Task:
Copy out the lines of the entries from the line containing "On remarque que ces points n’entachent pas la" through the line containing "Новости и акции", both included, word for word. Leave the pictures out.

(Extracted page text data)
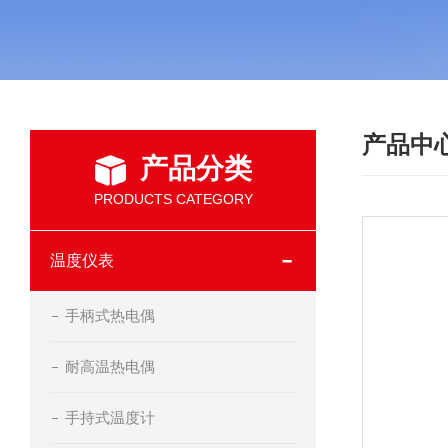
产品中
产品分类
PRODUCTS CATEGORY
温度仪表
手柄式热电偶
耐高温热电偶
手持式温度计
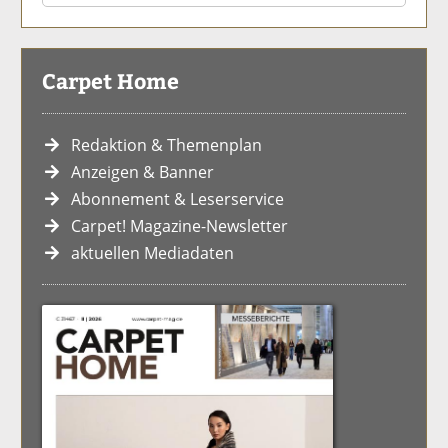
Carpet Home
Redaktion & Themenplan
Anzeigen & Banner
Abonnement & Leserservice
Carpet! Magazine-Newsletter
aktuellen Mediadaten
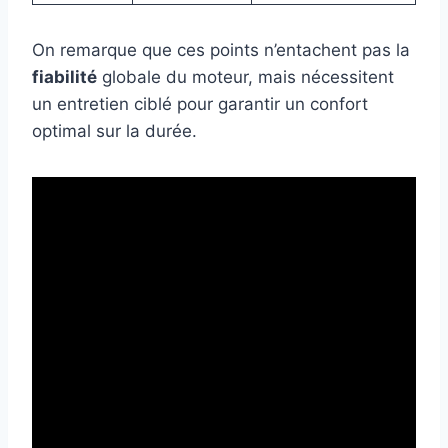
On remarque que ces points n’entachent pas la
fiabilité
globale du moteur, mais nécessitent
un entretien ciblé pour garantir un confort
optimal sur la durée.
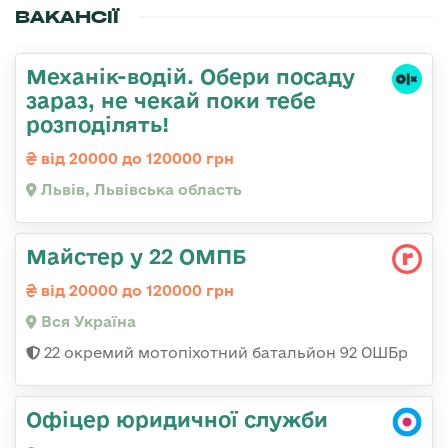
ВАКАНСІЇ
Механік-водій. Обери посаду
зараз, не чекай поки тебе
розподілять!
від 20000 до 120000 грн
Львів, Львівська область
Майстер у 22 ОМПБ
від 20000 до 120000 грн
Вся Україна
22 окремий мотопіхотний батальйон 92 ОШБр
Офіцер юридичної служби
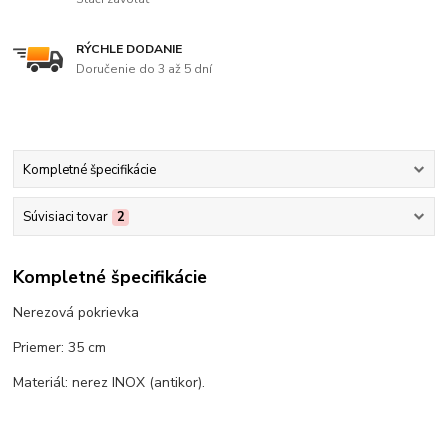
RÝCHLE DODANIE
Doručenie do 3 až 5 dní
Kompletné špecifikácie
Súvisiaci tovar
2
Kompletné špecifikácie
Nerezová pokrievka
Priemer: 35 cm
Materiál: nerez INOX (antikor).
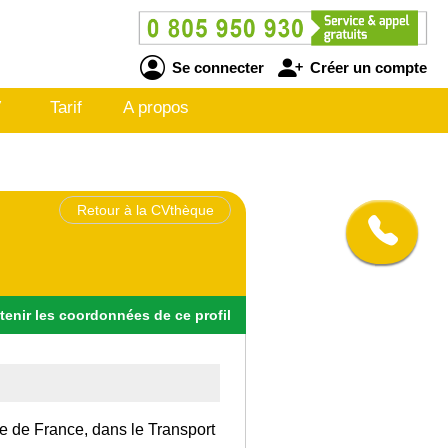
Se connecter
Créer un compte
V
Tarif
A propos
Retour à la CVthèque
tenir
les
coordonnées
de ce profil
Ile de France, dans le Transport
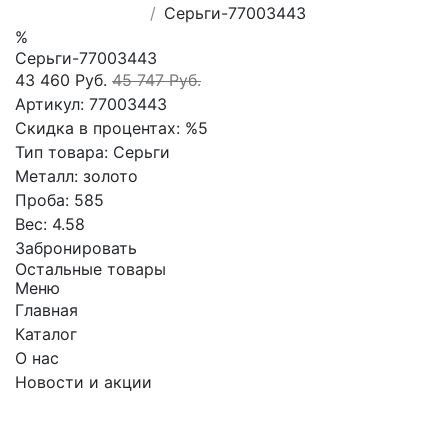
Сеpьги-77003443
%
Сеpьги-77003443
43 460 Руб.
45 747 Руб.
Артикул:
77003443
Скидка в процентах:
%5
Тип товара:
Сеpьги
Металл:
золото
Проба:
585
Вес:
4.58
Забронировать
Остальные товары
Меню
Главная
Каталог
О нас
Новости и акции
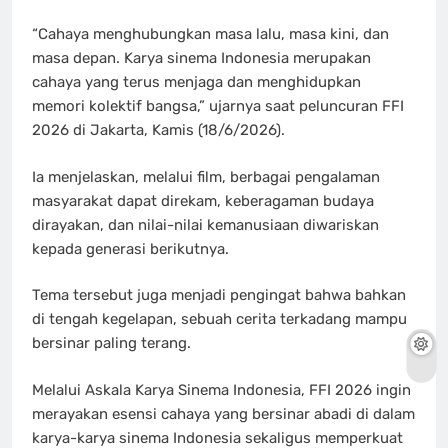
“Cahaya menghubungkan masa lalu, masa kini, dan
masa depan. Karya sinema Indonesia merupakan
cahaya yang terus menjaga dan menghidupkan
memori kolektif bangsa,” ujarnya saat peluncuran FFI
2026 di Jakarta, Kamis (18/6/2026).
Ia menjelaskan, melalui film, berbagai pengalaman
masyarakat dapat direkam, keberagaman budaya
dirayakan, dan nilai-nilai kemanusiaan diwariskan
kepada generasi berikutnya.
Tema tersebut juga menjadi pengingat bahwa bahkan
di tengah kegelapan, sebuah cerita terkadang mampu
bersinar paling terang.
Melalui Askala Karya Sinema Indonesia, FFI 2026 ingin
merayakan esensi cahaya yang bersinar abadi di dalam
karya-karya sinema Indonesia sekaligus memperkuat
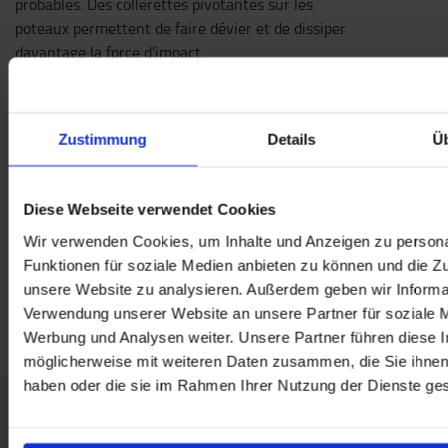
probables. Des collerettes pivotantes sur les
poteaux permettent de faire dévier et de dissiper
davantage la force d’impact.
Protection contre l'encastrement eFlex ForkGuard
disponible en option
Zustimmung
Details
Ü
Spécifications techniques
Aux normes PAS13.
Diese Webseite verwendet Cookies
La protection de rack standard absorbe l'énergie jusqu'à
Wir verwenden Cookies, um Inhalte und Anzeigen zu persona
40,971 joules à un angle d'impact de 22,5°
Funktionen für soziale Medien anbieten zu können und die Zug
Spécifications
unsere Website zu analysieren. Außerdem geben wir Informat
Longueur
:
1
m
Verwendung unserer Website an unsere Partner für soziale 
Werbung und Analysen weiter. Unsere Partner führen diese 
möglicherweise mit weiteren Daten zusammen, die Sie ihnen 
haben oder die sie im Rahmen Ihrer Nutzung der Dienste g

Output of the task:
On remarque que ces points n’entachent pas la
fiabilité
globale du moteur, mais nécessitent
un entretien ciblé pour garantir un confort
optimal sur la durée.
ВАКАНСІЇ
Механік-водій. Обери посаду
зараз, не чекай поки тебе
розподілять!
від 20000 до 120000 грн
Львів, Львівська область
Майстер у 22 ОМПБ
від 20000 до 120000 грн
Вся Україна
22 окремий мотопіхотний батальйон 92 ОШБр
Офіцер юридичної служби
RÝCHLE DODANIE
Doručenie do 3 až 5 dní
Kompletné špecifikácie
Súvisiaci tovar
2
Kompletné špecifikácie
Nerezová pokrievka
Priemer: 35 cm
Materiál: nerez INOX (antikor).
Se connecter
Créer un compte
V
Tarif
A propos
Retour à la CVthèque
tenir
les
coordonnées
de ce profil
Ile de France, dans le Transport
Сеpьги-77003443
%
Сеpьги-77003443
43 460 Руб.
45 747 Руб.
Артикул:
77003443
Скидка в процентах:
%5
Тип товара:
Сеpьги
Металл:
золото
Проба:
585
Вес:
4.58
Забронировать
Остальные товары
Меню
Главная
Каталог
О нас
Новости и акции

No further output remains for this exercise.